Aim of the task> Your answer must be an exact copy of the records, minus any pictures.

Supplied information>
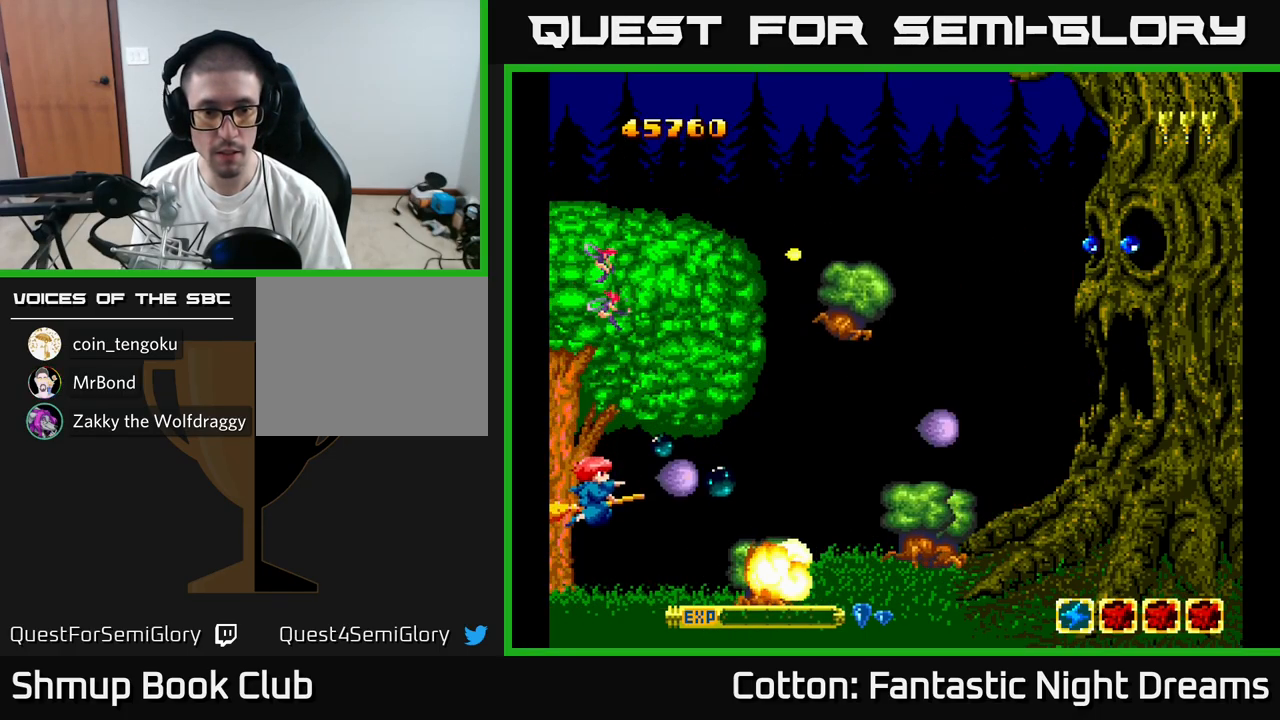
{"buttons": ["B", "Y"], "right_stick": "center", "events": [[150, "DPAD_DOWN", "up"], [284, "DPAD_UP", "down"], [434, "DPAD_UP", "up"]]}
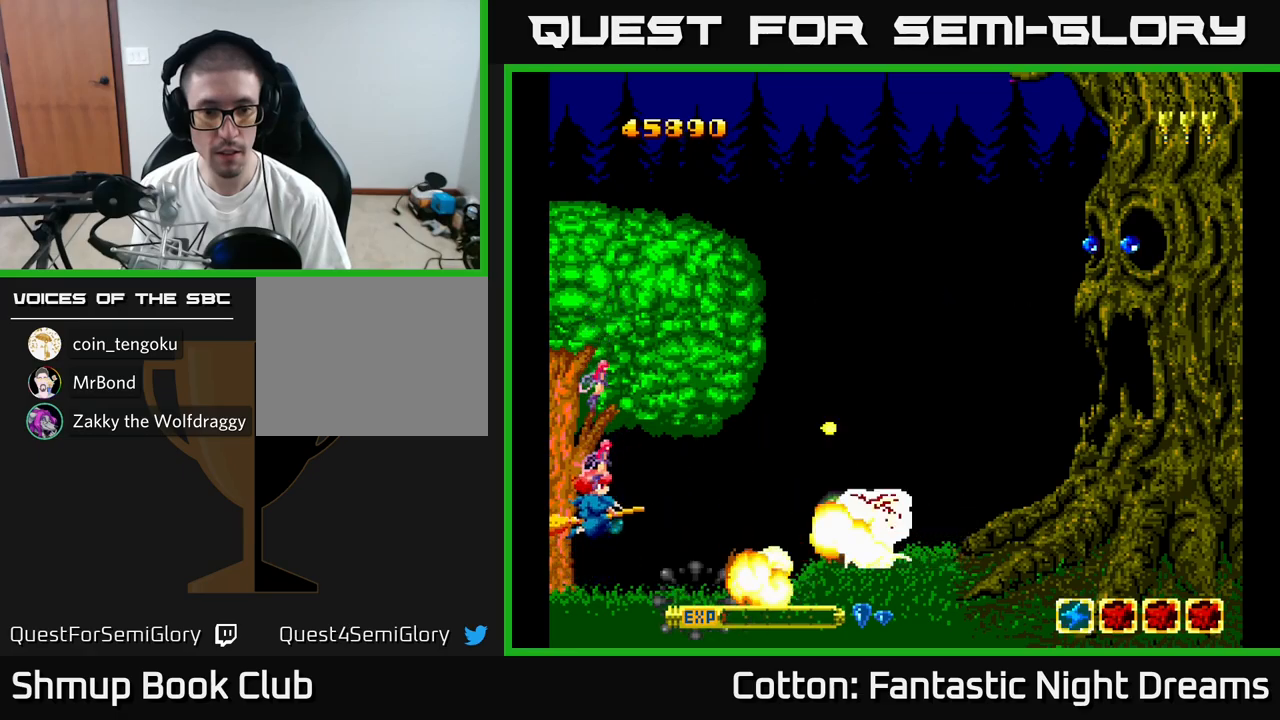
{"buttons": ["B", "Y", "DPAD_UP"], "right_stick": "center", "events": [[450, "DPAD_UP", "down"]]}
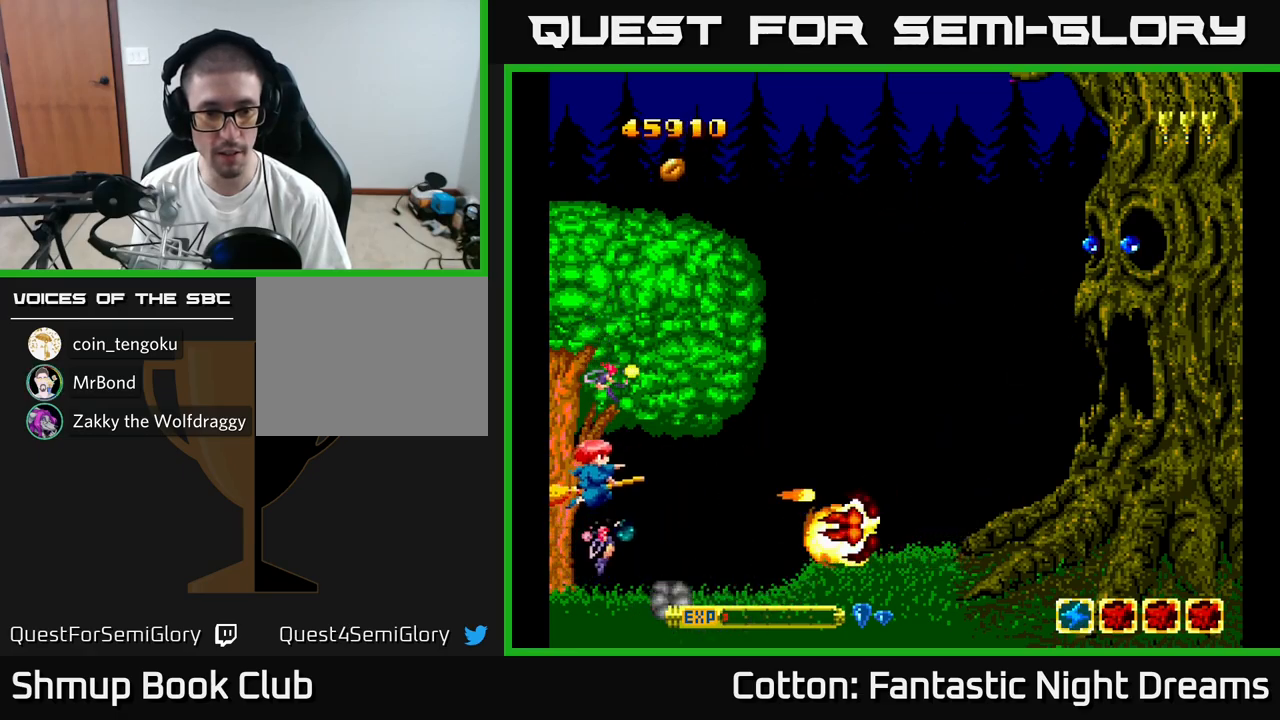
{"buttons": ["B", "Y", "DPAD_UP", "DPAD_LEFT"], "right_stick": "center", "events": [[500, "DPAD_LEFT", "down"]]}
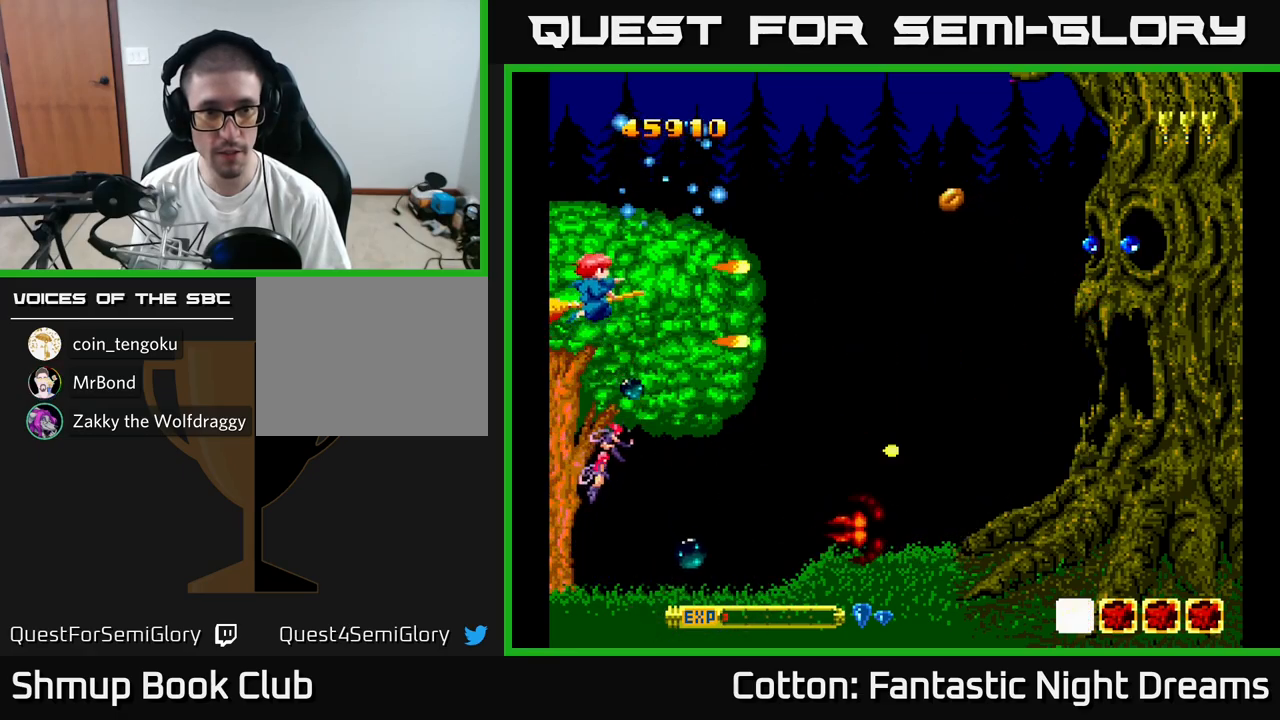
{"buttons": ["B", "Y"], "right_stick": "center", "events": [[167, "DPAD_LEFT", "up"], [167, "DPAD_UP", "up"], [334, "DPAD_DOWN", "down"], [434, "DPAD_DOWN", "up"]]}
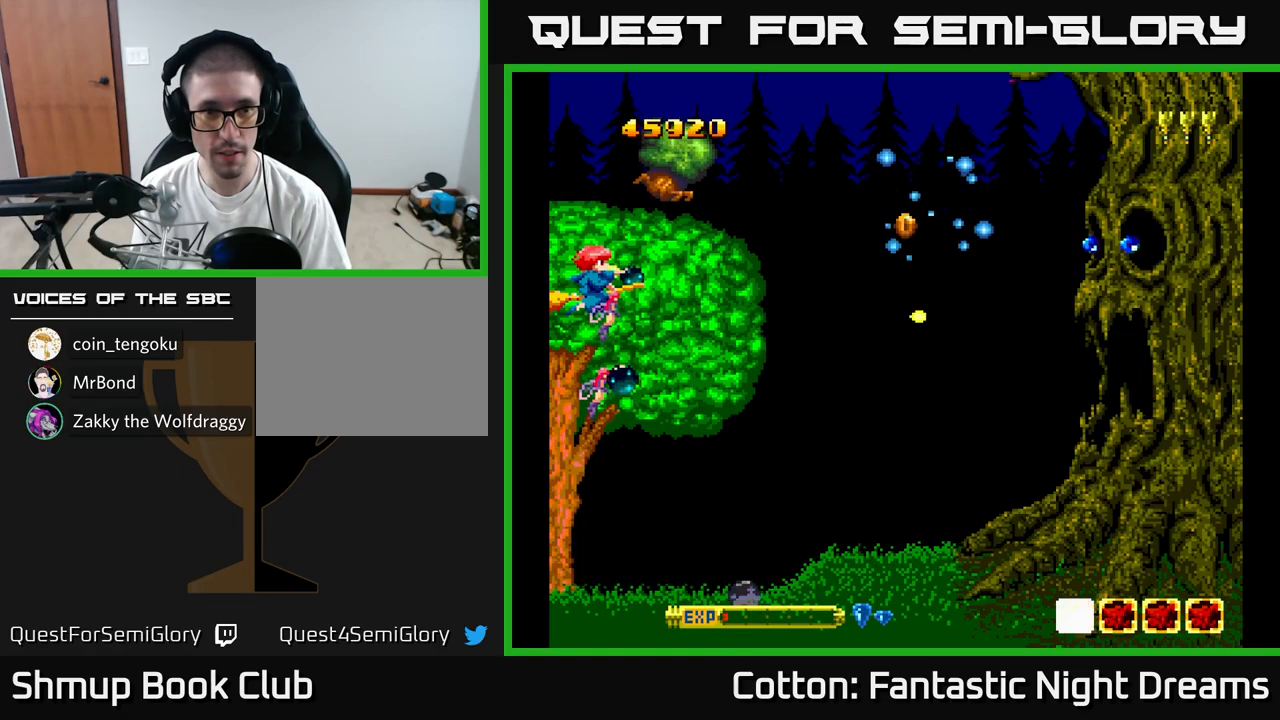
{"buttons": ["B", "Y"], "right_stick": "center", "events": [[134, "DPAD_DOWN", "down"], [350, "DPAD_DOWN", "up"]]}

Result for this exercise>
{"buttons": ["B", "Y"], "right_stick": "center", "events": [[150, "DPAD_DOWN", "up"], [284, "DPAD_UP", "down"], [434, "DPAD_UP", "up"]]}
{"buttons": ["B", "Y", "DPAD_UP"], "right_stick": "center", "events": [[450, "DPAD_UP", "down"]]}
{"buttons": ["B", "Y", "DPAD_UP", "DPAD_LEFT"], "right_stick": "center", "events": [[500, "DPAD_LEFT", "down"]]}
{"buttons": ["B", "Y"], "right_stick": "center", "events": [[167, "DPAD_LEFT", "up"], [167, "DPAD_UP", "up"], [334, "DPAD_DOWN", "down"], [434, "DPAD_DOWN", "up"]]}
{"buttons": ["B", "Y"], "right_stick": "center", "events": [[134, "DPAD_DOWN", "down"], [350, "DPAD_DOWN", "up"]]}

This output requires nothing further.